March 28, 2012 – First day in Mumbai, India

Day 82

 

 

 

 

 

 

 

 

I have to confess to some apprehension about this visit. I guess I have been preconditioned by our earlier ports in India, by other passengers and my own misinformation, to expect enormous crowds, waves of beggars and vendors and general difficulty in getting around and dealing with people. Indeed…

 it was difficult making it through immigration and the horde of taxi drivers outside the gate was astonishing. There are 90,000 taxis in Mumbai, and I think most of them were at the gate. Our destination this morning was the ferry to Elephanta Island which departs just outside the Gateway to India, or India Gate as the locals refer to it. We negotiated a fare with the driver (no meters) and took the short ride to the ferry landing. Two notes about taxi fares in India- 1) the drivers have the upper hand – they know where you are going and 2) no matter what you negotiate, someone on the ship will tell you they got it for half that amount.

 

Sally at the Gateway – ferries through the gate
The crew on the ferry to Elephanta

Notice the vendor behind Sally – he has a camera and printer in his hand and sells instant photos! The Gateway to India was built to welcome King George V and Queen Mary to India in 1911.

 

 

 

 

 

 

 

 

 

 

 

 

Elephanta Island is about 10 miles from Mumbai, about a 45 minute boat ride, and is filled with caves containing dozens of sculptured Hindu statues. It probably was, at some time, used as a temple of sorts.
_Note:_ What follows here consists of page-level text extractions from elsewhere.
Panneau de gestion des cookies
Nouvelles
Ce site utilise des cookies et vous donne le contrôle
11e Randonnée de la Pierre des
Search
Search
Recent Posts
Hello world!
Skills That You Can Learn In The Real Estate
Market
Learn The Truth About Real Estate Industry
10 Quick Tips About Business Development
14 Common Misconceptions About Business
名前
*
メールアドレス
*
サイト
Entrance to Elephanta Caves
Entrance to Elephanta Caves

These caves and the statuary in them were carved out of solid rock in the sixth century. Many of the pieces were removed through the years to museums. Climbing to the caves is steep and hot, through a gauntlet of vendors, and the caves were a refreshing cool respite at the top.

 

 

 

 

 

 

 

 

 

 

 

 

 

 

 

 

 

 

Additional residents of Elephanta – Monkeys & Cows. The monkeys are aggressive and so are the sacred cows, both being after food when they see a tourist with some or even reaching in their bags.
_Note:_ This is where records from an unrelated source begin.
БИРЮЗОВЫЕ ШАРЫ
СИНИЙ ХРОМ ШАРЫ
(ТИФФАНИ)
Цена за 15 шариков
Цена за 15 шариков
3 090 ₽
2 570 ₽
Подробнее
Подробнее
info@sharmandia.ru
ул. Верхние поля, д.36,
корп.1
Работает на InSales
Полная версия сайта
Returning from Elephanta, we went to the Taj Mahal Hotel, next to India Gate, and made reservations for lunch for the next day. The Taj is a first class hotel (I don’t even want to know the prices) and apparently is a favorite of business people from all over the world. It was like dropping in to a different world for a few minutes.

The Taj Hotel
Inscription on the Gateway to India

After leaving the Taj Mahal Hotel, we walked about 2 blocks to a street noted for its markets. It is hard to describe what it is like “wading” through these streets, where there are markets actually on the street. Two or three people at a time are constantly beseeching you to buy bracelets, peacock feather fans, colored world maps, gold bracelets, hats, and any number of other items you must have and this is combined with women and children carrying babies asking for donations. It is truly overwhelming. The photo looks like it was inside a shop – it is a sidewalk.
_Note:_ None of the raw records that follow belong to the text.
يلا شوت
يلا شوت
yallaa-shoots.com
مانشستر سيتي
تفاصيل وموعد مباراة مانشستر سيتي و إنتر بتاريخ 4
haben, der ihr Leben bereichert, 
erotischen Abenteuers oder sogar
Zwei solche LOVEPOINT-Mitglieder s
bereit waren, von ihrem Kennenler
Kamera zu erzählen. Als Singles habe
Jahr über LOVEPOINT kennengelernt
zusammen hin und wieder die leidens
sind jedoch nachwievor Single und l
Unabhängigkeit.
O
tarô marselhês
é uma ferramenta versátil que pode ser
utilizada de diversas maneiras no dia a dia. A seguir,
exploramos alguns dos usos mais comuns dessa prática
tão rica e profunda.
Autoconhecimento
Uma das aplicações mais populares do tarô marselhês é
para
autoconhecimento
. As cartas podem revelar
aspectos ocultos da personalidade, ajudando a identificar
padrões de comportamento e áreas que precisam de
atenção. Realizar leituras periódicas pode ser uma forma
This is actually a sidewalk
Mumbai Street Scenes
Mumbai Street Scenes

After walking a few blocks we began searching for a place for lunch (maybe a McDonalds?) and spotted the ship’s Hotel Officer and his wife having lunch. They waved us over and told us that they came to this restaurant every time they were in Mumbai – It was called Leopold’s, and like most places we have seen in India had open windows and ceiling fans. It looked like it had been an English pub in a previous life and was jam packed with both tourists and locals. We had mixed results – the curried chicken marsala was too hot for Sally but the local bread called Nan was delicious. It was like a giant tortilla, cooked with cheese and garlic. After lunch and some shopping we found the Prince of Wales Museum and spent some time there. I had expected a historical museum, but it turned out to be a museum focused on Hindu relics, so we didn’t stay too long.

Alternative to the taxis
Apartment with balcony

We enjoyed (?) a comical search for the post office and after receiving several contradicting directions, and some wandering through the court and jail building we found a sub-station of the post office that didn’t really sell stamps. We decided to head back to the ship and after a rather tense negotiation with a taxi driver, and a conversation with him and the police, we made it the port, through the platoons of immigration soldiers, and back to our ship. I would label our first day in Mumbai as “survival”. Dinner on board and early turn in – resting for a better day tomorrow.